Du jour au lendemain, c’est un autre homme que nous avons vu déambuler dans les couloirs, toquant chaque matin aux portes du 3ème étage pour s’enquérir des nouvelles des pensionnaires, entamant volontiers un brin de discussion avec l’un ou accompagnant l’autre à la salle à manger. « A 89 ans, je crois que je découvre une nouvelle valeur de la vie…soupire-t-il au terme de sa journée. Ce qui m’aide à vivre

ici, c’est de sentir que je peux aider d’autres personnes ».
Quelques jours plus tard, l’état de santé de Monsieur G. se dégradera subitement. Hospitalisé en urgence, il demandera à sa famille : « je ne veux pas mourir à l’hôpital mais dans mon village à saint Jean ». Saint Jean, c’est le nom de notre maison de retraite où il s’éteindra naturellement le lendemain.

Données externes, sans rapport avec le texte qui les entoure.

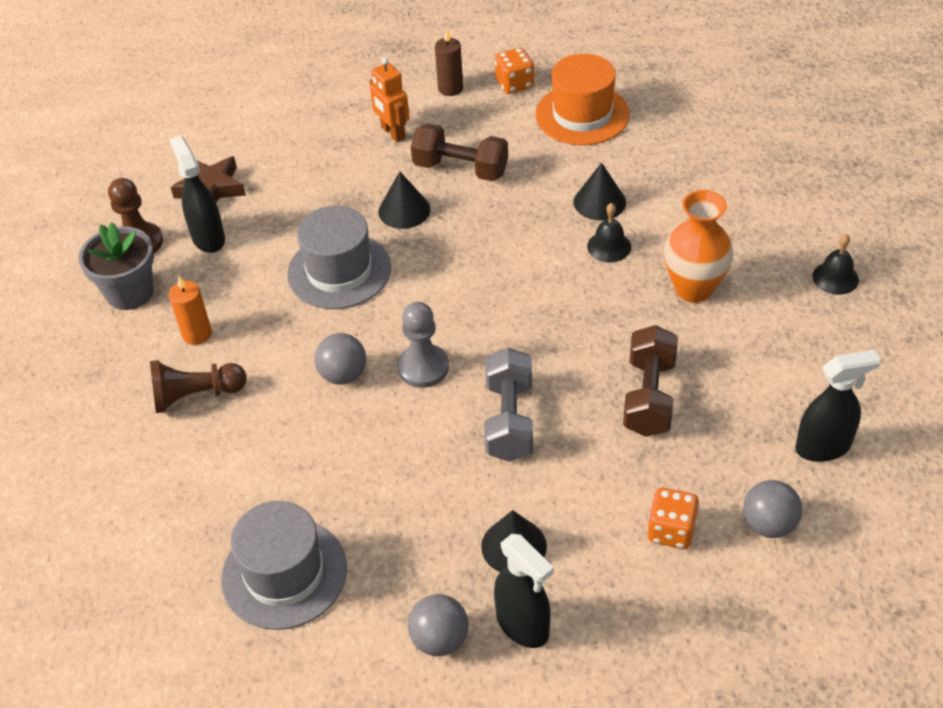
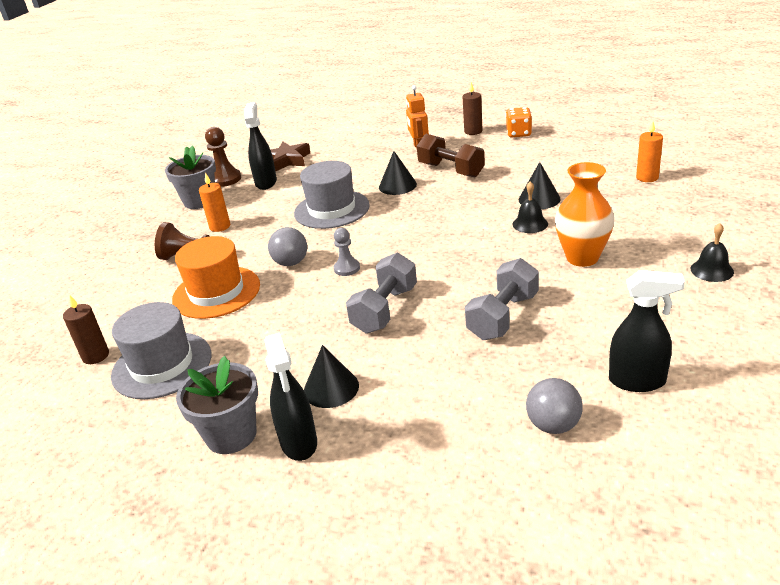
camera: 25 degrees right, 15 degrees down
grey pawn [397,302,449,388] -> grey pawn [334,228,360,276], size x0.66
grey ball [408,594,469,656] -> grey flower pot [176,356,258,454]
orange hat [535,54,630,145] -> orange hat moved to [172,236,260,319]
brown dumbbell [623,325,678,437] -> grey dumbbell [465,258,539,340]
orange dice [647,488,699,549] -> none
none -> brown candle [63,295,109,364]
none -> orange candle [636,121,663,182]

Oui, la demande de mourir est fréquente chez des personnes en fin de vie, et je ne prétends pas affirmer qu’elle n’est ni réelle ni persistante. Mais je peux témoigner que les circonstances de la vie, l’inattendu des rencontres ou des retrouvailles et la qualité des liens tissés à cette période extrême de l’existence peut aider certaines personnes désireuses de mourir à trouver un nouveau sens (ou du moins une nouvelle valeur) à leur vie. Pour moi, légaliser l’euthanasie ou le suicide assisté, c’est prendre le risque de voler à nos aînés une période de vie qui est encore un « temps du possible ».